→ **TASK INPUT**
┌────────

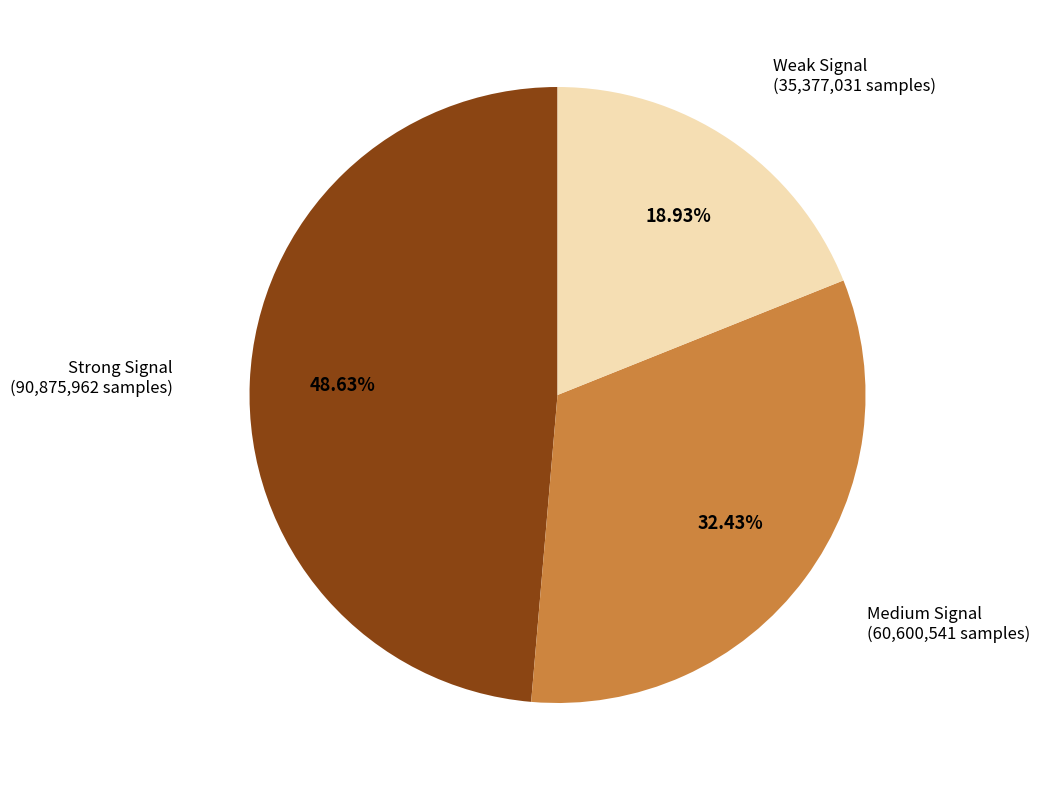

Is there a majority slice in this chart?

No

└────────
┌────────

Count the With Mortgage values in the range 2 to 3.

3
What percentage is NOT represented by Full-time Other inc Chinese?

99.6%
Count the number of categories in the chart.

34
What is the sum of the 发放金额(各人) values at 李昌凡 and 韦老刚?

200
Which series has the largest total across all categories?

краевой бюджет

└────────

→ **EXERCISE INSTRUCTIONS**
Report each line in the data above that contains the word "chart".

→ **ANSWER AREA**
Is there a majority slice in this chart?
Count the number of categories in the chart.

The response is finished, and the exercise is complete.